Facing reality, in all its chaos, cruelty, and indifference is the highest form of strength. It demands that you stop hiding behind ideals, abstractions, or false moral comfort. Where Stoicism seeks tranquility through detachment, I'm urging to confront it, not to be consumed by it, but to become something greater through it.

To live in harmony with YOUR NATURE, not NATURE.

You need to understand who YOU ARE and live in harmony with YOUR NATURE.

Personal acceptance.

And if you don't like who you are, then you have the ability to change. That change comes from self-awareness and controlling your thoughts.

That is the concept of Stoicism .

If we truly understood our nature, we would recognise that it is not some passive, tranquil force that yearns for acceptance, but a tempest that demands struggle, conflict, and transformation.

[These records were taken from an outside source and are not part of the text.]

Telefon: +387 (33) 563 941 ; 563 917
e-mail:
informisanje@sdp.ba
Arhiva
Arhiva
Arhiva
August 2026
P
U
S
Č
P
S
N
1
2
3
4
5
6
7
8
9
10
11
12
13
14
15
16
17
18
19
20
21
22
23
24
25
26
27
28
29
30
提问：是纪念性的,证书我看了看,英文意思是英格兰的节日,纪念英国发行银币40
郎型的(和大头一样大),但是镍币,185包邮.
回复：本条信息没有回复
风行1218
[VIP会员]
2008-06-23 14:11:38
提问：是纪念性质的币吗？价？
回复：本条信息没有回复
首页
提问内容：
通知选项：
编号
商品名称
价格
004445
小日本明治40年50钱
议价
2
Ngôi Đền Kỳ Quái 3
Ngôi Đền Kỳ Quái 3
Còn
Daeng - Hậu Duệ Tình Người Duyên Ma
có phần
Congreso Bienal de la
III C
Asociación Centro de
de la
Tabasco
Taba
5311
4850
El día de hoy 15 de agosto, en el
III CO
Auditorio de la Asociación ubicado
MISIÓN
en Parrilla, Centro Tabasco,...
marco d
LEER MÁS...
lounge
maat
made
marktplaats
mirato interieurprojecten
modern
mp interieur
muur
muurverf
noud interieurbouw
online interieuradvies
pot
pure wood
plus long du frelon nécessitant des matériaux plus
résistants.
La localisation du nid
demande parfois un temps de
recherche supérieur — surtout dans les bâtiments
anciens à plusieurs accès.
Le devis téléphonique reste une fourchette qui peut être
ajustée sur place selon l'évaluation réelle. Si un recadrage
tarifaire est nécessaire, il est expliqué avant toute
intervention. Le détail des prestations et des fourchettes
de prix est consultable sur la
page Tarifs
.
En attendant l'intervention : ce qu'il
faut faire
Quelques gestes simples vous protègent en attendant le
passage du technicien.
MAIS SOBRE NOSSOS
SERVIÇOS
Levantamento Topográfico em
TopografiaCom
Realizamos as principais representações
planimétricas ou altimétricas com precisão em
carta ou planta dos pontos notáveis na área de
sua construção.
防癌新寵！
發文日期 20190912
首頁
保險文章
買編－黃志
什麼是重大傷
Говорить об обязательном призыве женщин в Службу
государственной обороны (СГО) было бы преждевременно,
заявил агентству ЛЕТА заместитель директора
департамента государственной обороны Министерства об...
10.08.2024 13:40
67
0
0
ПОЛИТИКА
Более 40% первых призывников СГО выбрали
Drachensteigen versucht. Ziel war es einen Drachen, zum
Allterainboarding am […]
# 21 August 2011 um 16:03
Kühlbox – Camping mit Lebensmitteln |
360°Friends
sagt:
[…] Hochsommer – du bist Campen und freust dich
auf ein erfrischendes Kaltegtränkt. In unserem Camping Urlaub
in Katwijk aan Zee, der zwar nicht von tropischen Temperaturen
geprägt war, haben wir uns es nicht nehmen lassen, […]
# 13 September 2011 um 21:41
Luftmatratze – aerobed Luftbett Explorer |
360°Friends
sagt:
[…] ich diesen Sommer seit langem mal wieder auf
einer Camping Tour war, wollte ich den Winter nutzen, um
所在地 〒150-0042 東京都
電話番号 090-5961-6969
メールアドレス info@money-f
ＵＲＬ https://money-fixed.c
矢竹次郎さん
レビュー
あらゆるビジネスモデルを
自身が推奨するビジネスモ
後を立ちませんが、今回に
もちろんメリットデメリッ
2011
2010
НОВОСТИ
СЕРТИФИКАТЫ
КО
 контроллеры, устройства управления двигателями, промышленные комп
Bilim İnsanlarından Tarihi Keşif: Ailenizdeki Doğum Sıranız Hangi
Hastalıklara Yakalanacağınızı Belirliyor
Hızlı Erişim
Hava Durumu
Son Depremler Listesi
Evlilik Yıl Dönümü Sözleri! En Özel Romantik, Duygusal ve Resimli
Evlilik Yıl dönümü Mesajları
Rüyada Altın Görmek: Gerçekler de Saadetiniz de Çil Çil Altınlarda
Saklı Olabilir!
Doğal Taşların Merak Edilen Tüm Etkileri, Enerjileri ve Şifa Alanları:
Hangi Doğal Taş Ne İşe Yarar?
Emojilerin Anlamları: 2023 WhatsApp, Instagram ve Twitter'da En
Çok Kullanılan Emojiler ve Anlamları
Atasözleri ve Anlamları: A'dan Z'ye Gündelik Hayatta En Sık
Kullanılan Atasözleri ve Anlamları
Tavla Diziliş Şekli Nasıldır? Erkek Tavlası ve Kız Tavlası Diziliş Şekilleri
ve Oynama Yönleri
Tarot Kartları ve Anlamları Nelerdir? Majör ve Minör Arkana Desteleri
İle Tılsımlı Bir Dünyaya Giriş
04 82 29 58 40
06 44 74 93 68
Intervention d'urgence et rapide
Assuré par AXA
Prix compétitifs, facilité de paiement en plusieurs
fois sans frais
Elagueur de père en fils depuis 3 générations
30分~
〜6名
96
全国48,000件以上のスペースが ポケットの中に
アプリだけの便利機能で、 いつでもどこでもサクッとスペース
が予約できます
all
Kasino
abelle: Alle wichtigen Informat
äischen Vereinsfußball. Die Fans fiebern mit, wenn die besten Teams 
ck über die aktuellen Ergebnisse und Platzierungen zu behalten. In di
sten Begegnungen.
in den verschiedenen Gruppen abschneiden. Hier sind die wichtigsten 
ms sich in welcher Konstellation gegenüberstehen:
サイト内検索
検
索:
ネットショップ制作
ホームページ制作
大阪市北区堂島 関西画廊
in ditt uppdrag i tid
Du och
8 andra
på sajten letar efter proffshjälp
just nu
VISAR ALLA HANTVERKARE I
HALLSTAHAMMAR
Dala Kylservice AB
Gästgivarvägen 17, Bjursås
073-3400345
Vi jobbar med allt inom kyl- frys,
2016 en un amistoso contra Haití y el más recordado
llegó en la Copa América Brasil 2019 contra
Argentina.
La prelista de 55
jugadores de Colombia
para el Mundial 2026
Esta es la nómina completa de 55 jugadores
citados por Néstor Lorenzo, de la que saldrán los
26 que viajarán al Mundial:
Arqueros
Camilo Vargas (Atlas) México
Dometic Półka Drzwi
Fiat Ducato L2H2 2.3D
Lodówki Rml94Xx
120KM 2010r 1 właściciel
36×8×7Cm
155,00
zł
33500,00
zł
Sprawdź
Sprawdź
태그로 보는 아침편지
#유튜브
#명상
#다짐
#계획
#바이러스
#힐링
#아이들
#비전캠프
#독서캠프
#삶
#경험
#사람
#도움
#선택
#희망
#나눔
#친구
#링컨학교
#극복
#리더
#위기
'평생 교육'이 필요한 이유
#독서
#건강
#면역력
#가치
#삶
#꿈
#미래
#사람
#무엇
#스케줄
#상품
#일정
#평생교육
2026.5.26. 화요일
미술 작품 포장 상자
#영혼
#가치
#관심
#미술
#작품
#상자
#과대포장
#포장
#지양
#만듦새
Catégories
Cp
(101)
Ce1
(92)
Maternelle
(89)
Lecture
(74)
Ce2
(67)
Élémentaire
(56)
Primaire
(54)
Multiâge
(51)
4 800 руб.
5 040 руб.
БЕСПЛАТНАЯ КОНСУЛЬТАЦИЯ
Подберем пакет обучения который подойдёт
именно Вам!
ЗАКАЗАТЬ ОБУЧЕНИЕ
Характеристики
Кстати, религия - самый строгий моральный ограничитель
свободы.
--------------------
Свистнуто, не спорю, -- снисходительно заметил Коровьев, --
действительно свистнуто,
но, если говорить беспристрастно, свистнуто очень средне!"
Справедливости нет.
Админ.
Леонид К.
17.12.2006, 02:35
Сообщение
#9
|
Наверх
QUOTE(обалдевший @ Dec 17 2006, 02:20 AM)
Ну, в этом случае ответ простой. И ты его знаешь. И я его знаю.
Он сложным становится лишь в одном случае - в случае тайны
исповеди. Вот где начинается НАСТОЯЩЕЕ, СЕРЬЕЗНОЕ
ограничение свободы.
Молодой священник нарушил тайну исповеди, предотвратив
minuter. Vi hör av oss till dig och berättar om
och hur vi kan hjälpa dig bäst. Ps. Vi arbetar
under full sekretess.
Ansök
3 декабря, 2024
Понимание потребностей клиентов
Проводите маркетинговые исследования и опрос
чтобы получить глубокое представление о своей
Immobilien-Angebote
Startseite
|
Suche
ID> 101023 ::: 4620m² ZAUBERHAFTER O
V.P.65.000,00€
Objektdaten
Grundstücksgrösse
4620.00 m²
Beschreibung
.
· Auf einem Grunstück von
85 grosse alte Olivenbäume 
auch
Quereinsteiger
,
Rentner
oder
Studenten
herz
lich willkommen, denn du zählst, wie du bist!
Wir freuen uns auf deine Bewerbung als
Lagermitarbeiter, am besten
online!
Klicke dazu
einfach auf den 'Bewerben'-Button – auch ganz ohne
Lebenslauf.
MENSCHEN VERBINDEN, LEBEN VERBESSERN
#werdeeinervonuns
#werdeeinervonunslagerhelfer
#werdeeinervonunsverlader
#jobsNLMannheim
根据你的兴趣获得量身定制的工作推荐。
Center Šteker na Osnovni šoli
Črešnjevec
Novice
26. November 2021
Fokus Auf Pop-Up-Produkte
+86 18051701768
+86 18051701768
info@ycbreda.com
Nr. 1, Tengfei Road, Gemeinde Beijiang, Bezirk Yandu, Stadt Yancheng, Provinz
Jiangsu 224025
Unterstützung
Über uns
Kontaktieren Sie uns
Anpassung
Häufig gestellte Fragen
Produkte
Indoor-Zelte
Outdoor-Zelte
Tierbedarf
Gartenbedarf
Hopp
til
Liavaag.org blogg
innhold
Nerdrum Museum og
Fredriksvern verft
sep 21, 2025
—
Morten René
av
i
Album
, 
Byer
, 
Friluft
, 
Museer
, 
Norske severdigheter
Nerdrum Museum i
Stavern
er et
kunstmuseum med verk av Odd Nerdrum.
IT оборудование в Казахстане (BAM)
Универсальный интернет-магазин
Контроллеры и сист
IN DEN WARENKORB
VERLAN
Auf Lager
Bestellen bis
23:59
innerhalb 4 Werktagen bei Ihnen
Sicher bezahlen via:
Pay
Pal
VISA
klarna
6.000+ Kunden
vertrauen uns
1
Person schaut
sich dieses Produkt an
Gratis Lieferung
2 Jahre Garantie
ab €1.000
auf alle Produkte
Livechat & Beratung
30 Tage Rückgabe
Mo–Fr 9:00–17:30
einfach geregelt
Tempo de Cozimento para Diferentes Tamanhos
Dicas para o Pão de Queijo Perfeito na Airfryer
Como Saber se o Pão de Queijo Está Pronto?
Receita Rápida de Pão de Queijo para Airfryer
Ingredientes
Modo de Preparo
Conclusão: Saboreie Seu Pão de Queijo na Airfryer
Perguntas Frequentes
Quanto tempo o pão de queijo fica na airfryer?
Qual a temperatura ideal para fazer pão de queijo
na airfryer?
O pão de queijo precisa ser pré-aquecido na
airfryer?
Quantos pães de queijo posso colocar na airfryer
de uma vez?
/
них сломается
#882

Personal acceptance, as you put it, sounds like a resignation to what is, rather than a call to transcend what you are. To become who you are isn’t about controlling thoughts to find comfort, but about embracing the chaos within and without, molding yourself through it. It's not about retreating into some self-contained idea of virtue, but about creating oneself in the face of life’s harshest trials.

You misunderstand Stoic acceptance. It's not passive resignation but recognizing what we can and cannot control.

We don't retreat from life's tempests—we face them armed with reason. "Difficulties strengthen the mind." I'm advocating for transformation through struggle, not despite it.

Becoming who you are isn't comfortable settling—it's the daily work of cultivating virtue and reason. The tranquility we seek isn't the quiet of inaction, but the steadiness that allows us to act wisely in chaos.

So yes, embrace struggle—but guide it with reason, not just passion.

That is the Stoic way.

There is dignity in your path. I do not deny it. To remain steadfast amidst chaos, to guide oneself by reason, is a testament to inner discipline and strength. The Stoic is no coward.

We both honor struggle... but you seek peace within it, and I seek transformation through it. May your reason serve you well.